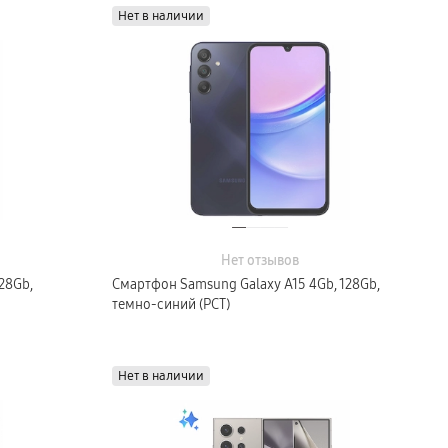
Нет в наличии
Нет отзывов
28Gb,
Смартфон Samsung Galaxy A15 4Gb, 128Gb,
темно-синий (РСТ)
Нет в наличии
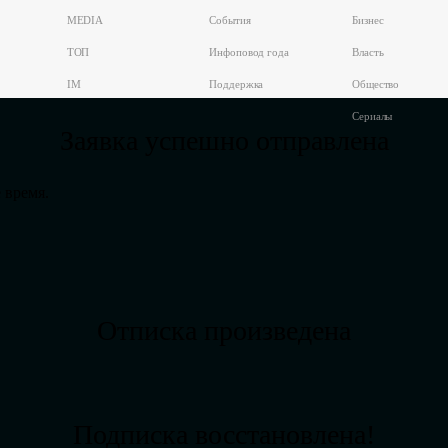
MEDIA
События
Бизнес
ТОП
Инфоповод года
Власть
IM
Поддержка
Общество
Сериалы
Заявка успешно отправлена
 время.
Отписка произведена
Подписка восстановлена!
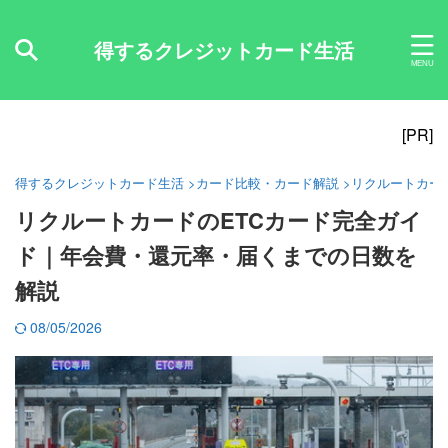
得するクレジットカード生活
[PR]
得するクレジットカード生活
>
カード比較・カード解説
>
リクルートカー
リクルートカードのETCカード完全ガイ
ド｜年会費・還元率・届くまでの日数を
解説
08/05/2026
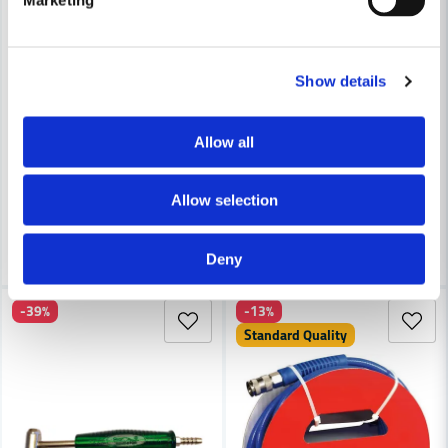
Show details
DEWALT POWERTOOLS
PELA TOOLS
DeWalt DPN1664PP Dyckertpistol 25-64mm (1,6mm)
PELA Nippel för tryckluft 1/4
Allow all
2 422 kr
13 kr
3 307 kr
15,2 kr
Allow selection
Finns i Webblager
Finns i Webblager
Köp
Köp
Deny
-39%
-13%
Standard Quality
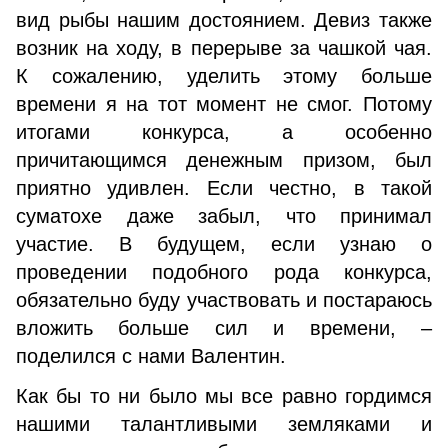
вид рыбы нашим достоянием. Девиз также
возник на ходу, в перерыве за чашкой чая.
К сожалению, уде­лить этому больше
времени я на тот момент не смог. Потому
итогами конкурса, а особенно
причитающимся денежным призом, был
приятно удивлен. Если честно, в такой
суматохе даже забыл, что принимал
участие. В будущем, если узнаю о
проведении подобного рода конкурса,
обязательно буду участвовать и постараюсь
вложить больше сил и времени, –
поделился с нами Валентин.
Как бы то ни было мы все равно гордимся
нашими талантливыми земляками и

========

▶ **TO DO**:
Return every line of text from all the rows above, unchanged and in the same order, and leave the pictures out.

▶ **TASK SOLUTION**:
Нет в наличии
Нет отзывов
28Gb,
Смартфон Samsung Galaxy A15 4Gb, 128Gb,
темно-синий (РСТ)
Нет в наличии
MEDIA
События
Бизнес
ТОП
Инфоповод года
Власть
IM
Поддержка
Общество
Сериалы
Заявка успешно отправлена
 время.
Отписка произведена
Подписка восстановлена!
得するクレジットカード生活
[PR]
得するクレジットカード生活
>
カード比較・カード解説
>
リクルートカー
リクルートカードのETCカード完全ガイ
ド｜年会費・還元率・届くまでの日数を
解説
08/05/2026
Show details
DEWALT POWERTOOLS
PELA TOOLS
DeWalt DPN1664PP Dyckertpistol 25-64mm (1,6mm)
PELA Nippel för tryckluft 1/4
Allow all
2 422 kr
13 kr
3 307 kr
15,2 kr
Allow selection
Finns i Webblager
Finns i Webblager
Köp
Köp
Deny
-39%
-13%
Standard Quality
вид рыбы нашим достоянием. Девиз также
возник на ходу, в перерыве за чашкой чая.
К сожалению, уде­лить этому больше
времени я на тот момент не смог. Потому
итогами конкурса, а особенно
причитающимся денежным призом, был
приятно удивлен. Если честно, в такой
суматохе даже забыл, что принимал
участие. В будущем, если узнаю о
проведении подобного рода конкурса,
обязательно буду участвовать и постараюсь
вложить больше сил и времени, –
поделился с нами Валентин.
Как бы то ни было мы все равно гордимся
нашими талантливыми земляками и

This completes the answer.